2. Wawasan seorang pembaca,
3. Tempat tinggal dan pergaulan pembaca,
4. Kemampuan seseorang memahami sebuah teks dan mengingatnya,
5. Diksi, atau pilihan kata asing oleh penulis yang melampaui batas standar kemampuan
pembaca,
6. Suku kata yang lebih dari tiga atau lebih. Misalnya, dalam bahasa Indonesia, kata benda
atau kata sifat sering menggunakan prefiks, misalnya: kenyamanan, ketergantungan,
keputusasaan, ketidaksadaran, dan lainlain. Oleh mesin penghitung otomatis, katakata
yang demikian dimasukkan ke dalam katagori “big words” atau sukar sebab terdiri atas
lebih dari tiga suku kata. Selain itu, jumlah kata-kata sukar (big words) yang digunakan
penting diperhatikan, yakni kata asing –selain Indonesia—atau kata yang untuk mema-
haminya harus membuka kamus terlebih dahulu atau bertanya pada pakarnya,
7. Kalimat dalam sebuah wacana yang panjang (lebih dari 7 kata per kalimat). Kalimat yang
panjang akan menyulitkan pembaca untuk menghubungkan antara subjek, predikat,
objek, dan keterangan. Dengan demikian, otomatis menyulitkan pemahaman sebab pemb-
aca tidak dapat segera menangkap gagasan intinya.
BAB III
PENUTUP
A. Kesimpulan
Keterbacaan dapat didefinisikan sebagai hal terbacanya atau tidaknya suatu bahan bacaan
tertentu oleh pembacanya. Keterbacaan juga membicarakan tingkat kesulitan atau tingkat
kemudahan suatu bahan bacaan tertentu bagi peringkat pembaca tertentu (Finn, 1993; Basuki dan
Martutik, 2003). Dalam hal ini, keterbacaan (readability)merupakan ukuran tentang sesuai atau
tidaknya suatu bacaan bagi pembaca tertentu dilihat dari segi tingkat kesukaran atau kemudahan
wacananya. Dan seorang pendidik atau guru harus mempunyai kemampuan dalam menentukan
tingkat keterbacaan sebuah wacana yang akan dijadikan sebagai bahan ajar. Keterampilan untuk
mengubah tingkat keterbacaan wacana harus dimiliki oleh setiap guru agar mampu
mempertimbangkan tingkat keterbacaan tulisanya sehingga dapat terbaca dengan baik oleh
siswa.
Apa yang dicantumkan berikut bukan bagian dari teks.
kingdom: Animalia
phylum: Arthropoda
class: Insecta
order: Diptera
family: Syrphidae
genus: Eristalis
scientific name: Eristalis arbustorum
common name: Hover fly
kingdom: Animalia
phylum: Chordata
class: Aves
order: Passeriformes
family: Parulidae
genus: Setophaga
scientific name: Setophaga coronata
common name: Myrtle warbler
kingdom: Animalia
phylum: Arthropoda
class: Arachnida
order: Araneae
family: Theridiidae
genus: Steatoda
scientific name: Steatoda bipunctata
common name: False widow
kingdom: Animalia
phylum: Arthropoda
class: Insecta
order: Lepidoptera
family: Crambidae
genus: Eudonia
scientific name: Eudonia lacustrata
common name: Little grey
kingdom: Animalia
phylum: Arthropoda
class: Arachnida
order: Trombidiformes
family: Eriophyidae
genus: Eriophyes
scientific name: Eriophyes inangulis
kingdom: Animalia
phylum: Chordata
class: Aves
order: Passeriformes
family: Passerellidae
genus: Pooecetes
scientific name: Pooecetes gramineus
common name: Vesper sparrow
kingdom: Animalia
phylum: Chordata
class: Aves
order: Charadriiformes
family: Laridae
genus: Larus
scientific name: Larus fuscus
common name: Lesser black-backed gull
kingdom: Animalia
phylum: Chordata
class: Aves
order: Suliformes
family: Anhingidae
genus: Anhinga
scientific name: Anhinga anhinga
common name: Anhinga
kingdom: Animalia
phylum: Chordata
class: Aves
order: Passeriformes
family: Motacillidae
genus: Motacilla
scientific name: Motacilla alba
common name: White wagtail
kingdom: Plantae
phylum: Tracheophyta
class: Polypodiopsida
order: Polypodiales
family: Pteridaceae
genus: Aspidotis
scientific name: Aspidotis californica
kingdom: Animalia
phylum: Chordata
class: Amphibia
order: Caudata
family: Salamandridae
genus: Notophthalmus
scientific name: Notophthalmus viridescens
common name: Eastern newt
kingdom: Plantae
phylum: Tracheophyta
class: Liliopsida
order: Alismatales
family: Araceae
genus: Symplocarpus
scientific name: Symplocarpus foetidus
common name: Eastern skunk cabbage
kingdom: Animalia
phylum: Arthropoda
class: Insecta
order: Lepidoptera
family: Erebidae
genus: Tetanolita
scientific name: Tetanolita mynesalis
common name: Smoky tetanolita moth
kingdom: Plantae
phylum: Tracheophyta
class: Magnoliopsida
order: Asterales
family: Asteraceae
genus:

Untuk mengetahui tingkat kemampuan peserta didik dalam keterbacaan wacana ini dapat
diketahui dengan cara mengetahui beberapa formula, yaitu formula keterbacaan Spache, formula
Dale dan Chall, grafik Fry, formula keterbacaan Raygor, formula SMOG, dan teknik uji
rumpang.

B. Saran
Hendaknya semua guru wajib memiliki kemampuan dalam memahami keterbacaan guna
mengukur sebuah teks bacaan yang dapat disajikan tepat pada kemampuan perseta didik. Agar
nantinya perseta didik dapat memahami materi yang telah disampaikan oleh guru sesuai dengan
tingkat keterbacaannya. Guru bahasa Indonesia sangat penting sekali untuk meningkatkan
kemampuan membaca perseta didik. Dalam hal tersebut, hendaknya guru mengetahui atau
mengusai benar teori-teori membaca. Para siswa hendaknya banyak-banyak membaca buku
sebagai sumber belajar untuk meningkatkan prestasi belajar mereka. Penulis atau penyusun buku
diharapkan lebih cermat dan lebih memperhatikan struktur kata dalam setiap kalimat sehingga
memenuhi kritria keterbacaan yang diharapkan.
DAFTAR PUSTAKA
Abidin, Yunus. (2012). Pembelajaran Membaca Berbasis Pendidikan Karakter. Bandung: PT
Refika Adimata.
Bailin A., A. Grafstein., The linguistic assumptions underlying readability formulae: a critique,
“Language and Communication”, 21, 2001, pp. 285–301.
Gunning, Robert. 1952. The Technique of Clear Writing. New York: McGraw-Hill.
Harjasujana, Akhmad & Yetty Mulyati . 1997. Membaca 2. DEPDIKBUD.
Laksono, Kisyani, dkk. 2014. Membaca 2. Tangerang Selatan: Universitas Terbuka.
Suherli, dkk. 2016. Bahasa Indonesia SMA/MA/SMK/MAK Kelas X Edisi Revisi 2016. Pusat
Kutikulum dan Perbukuan, Balitbang, Kemdikbud.
Tarigan, Henry Guntur 2009. Telaah Buku Teks Bahasa Indonesia. Bandung: Angkasa.